Some thoughts about broader aspects of brain function are contained in my essay The Brain in the New Millennium (Acrobat PDF file) which was written for for Brain Awareness Week 1999 and published in Basel's daily newspaper, the Basler Zeitung (in German translation by Ulrich Goetz). Click the link to read my original English text. Thanks to Ulrich Goetz and Martin Hicklin for their support.

Technology

This work has involved us in developing new techniques for imaging molecular dynamics in living cells and in using the latest computerized microsopy equipment.
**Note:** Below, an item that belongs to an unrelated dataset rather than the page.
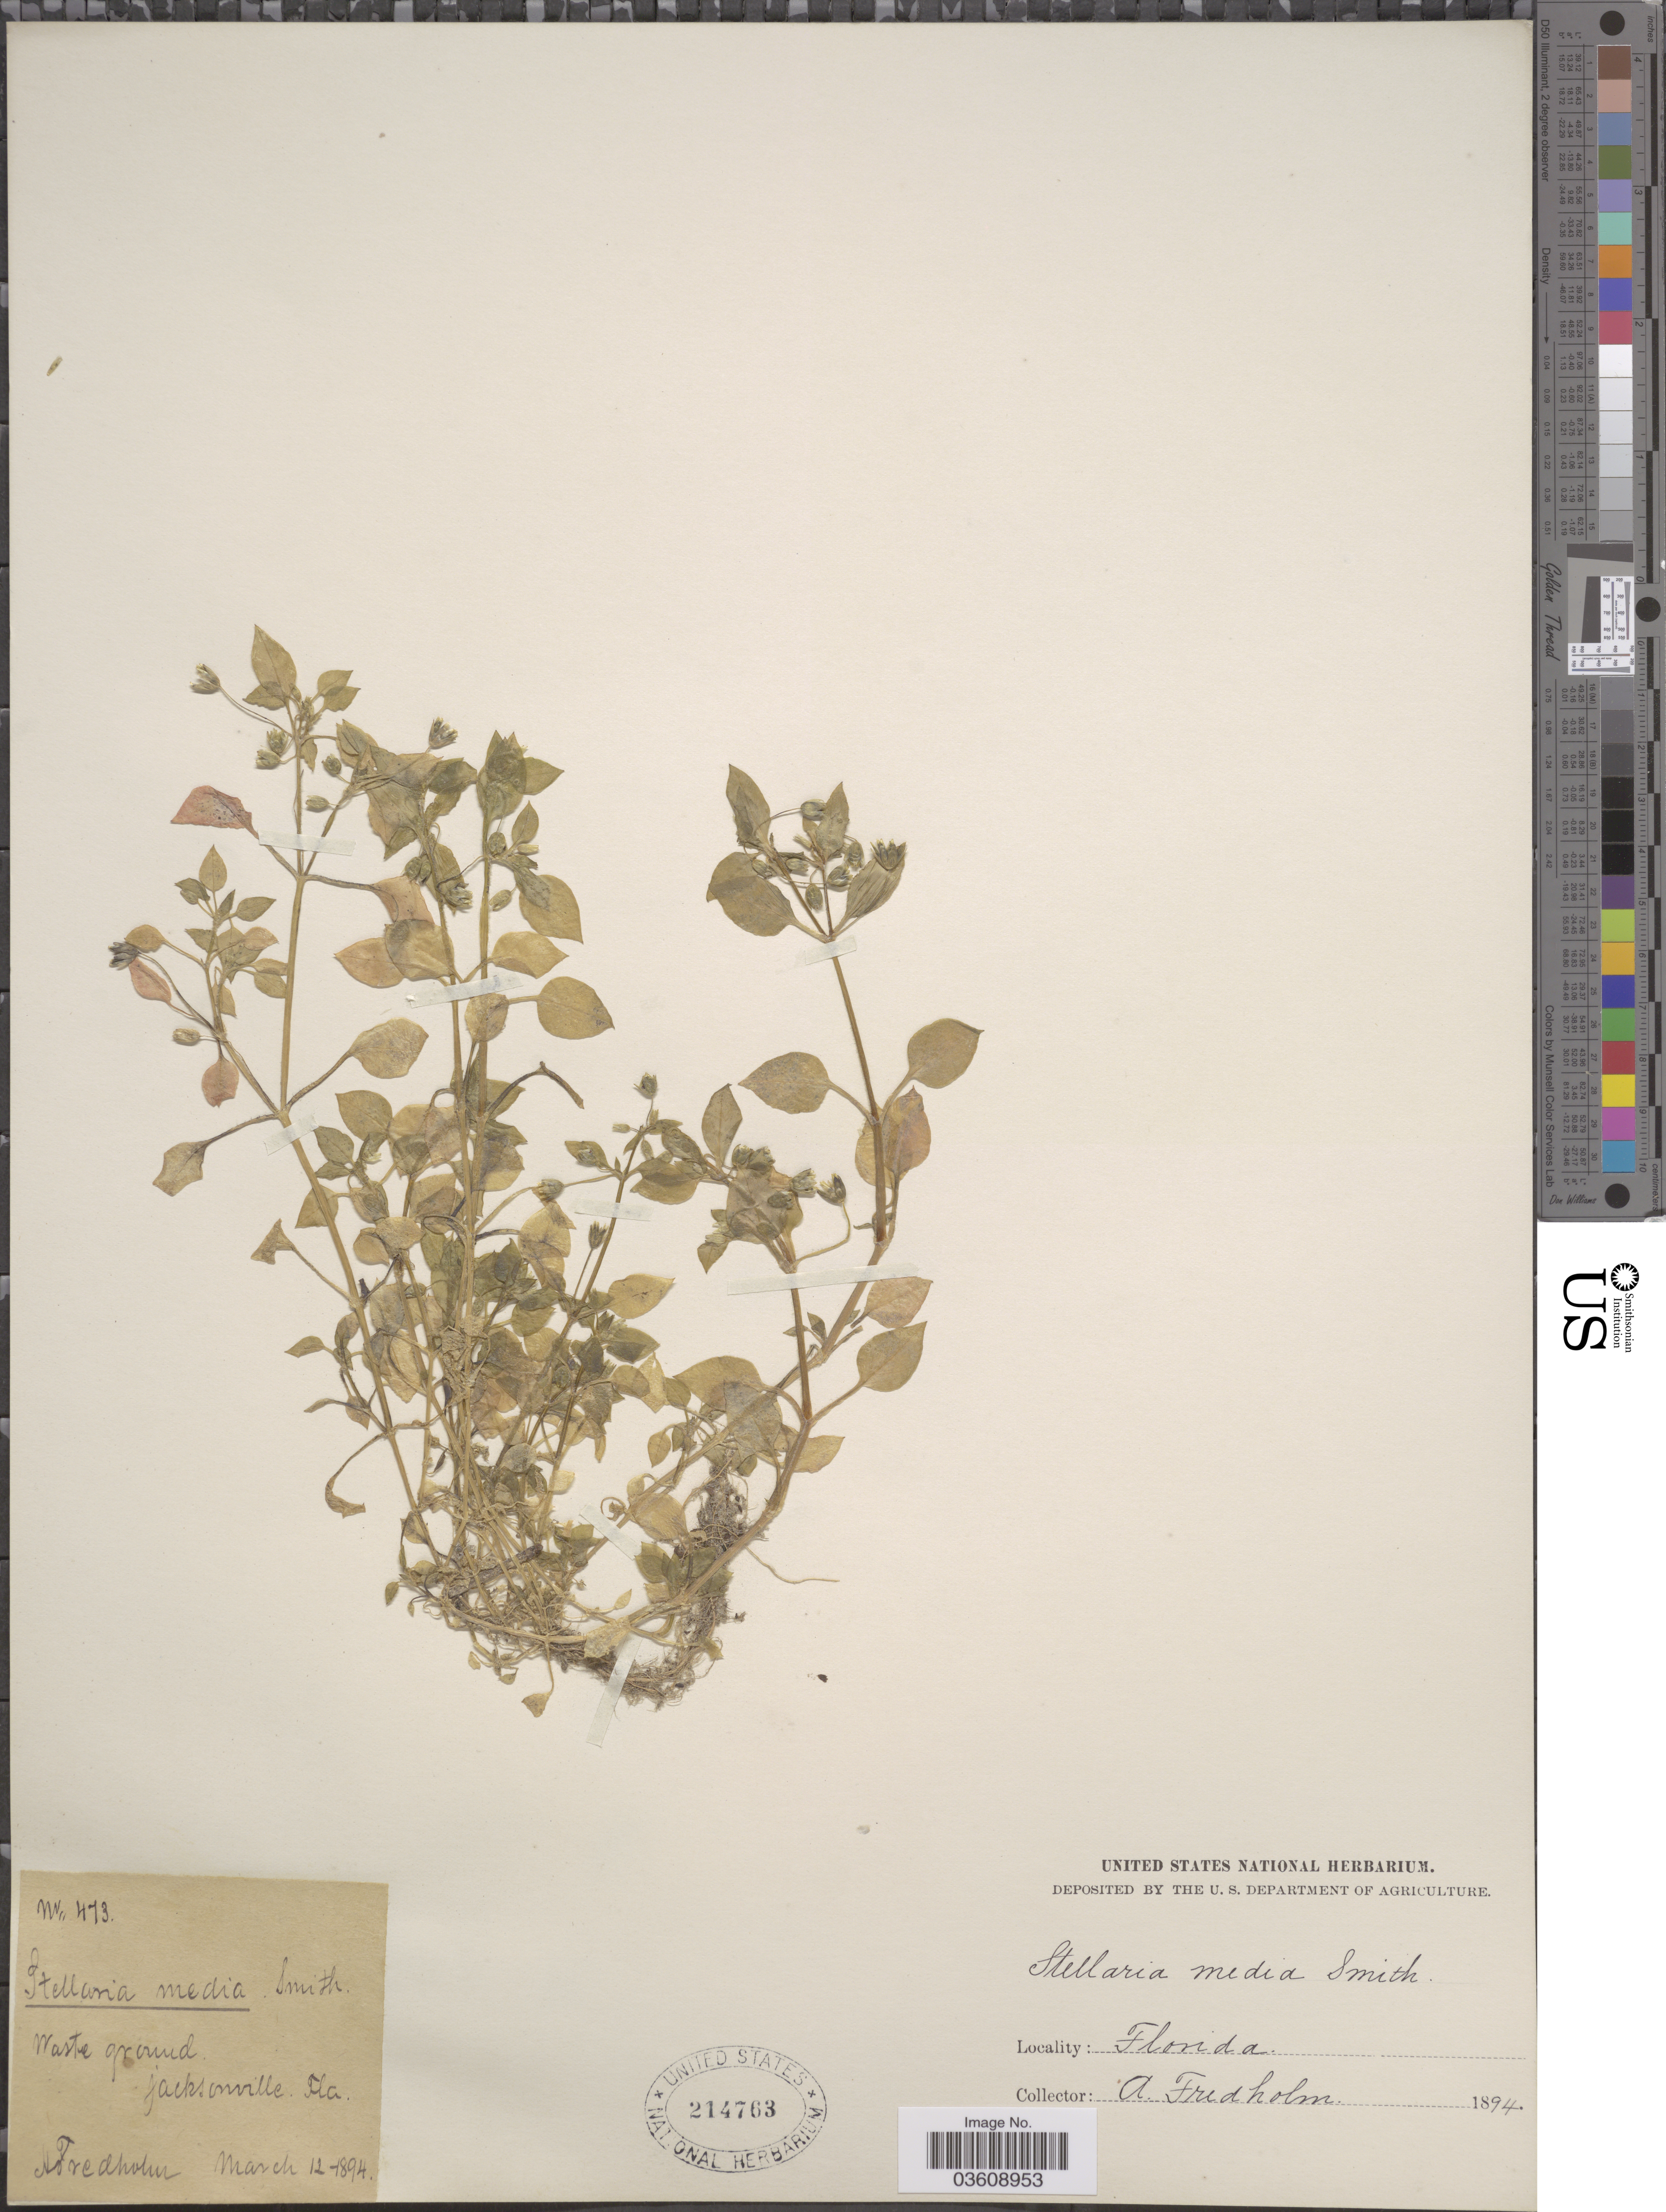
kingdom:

For more details view the videos and images elsewhere on the group's website.


References

1. Matus, A., Ackermann, M., Pehling, G., Byers, H. R., and Fujiwara, K. (1982). High actin concentrations in brain dendritic spines and postsynaptic densities. Proc Natl Acad Sci U S A 79, 7590-4.
2. Kaech, S., Fischer, M., Doll, T., and Matus, A. (1997). Isoform specificity in the relationship of actin to dendritic spines. J Neurosci 17, 9565-72.
3. Fischer, M., Kaech, S., Knutti, D., and Matus, A. (1998). Rapid actin-based plasticity in dendritic spines. Neuron 20, 847-854.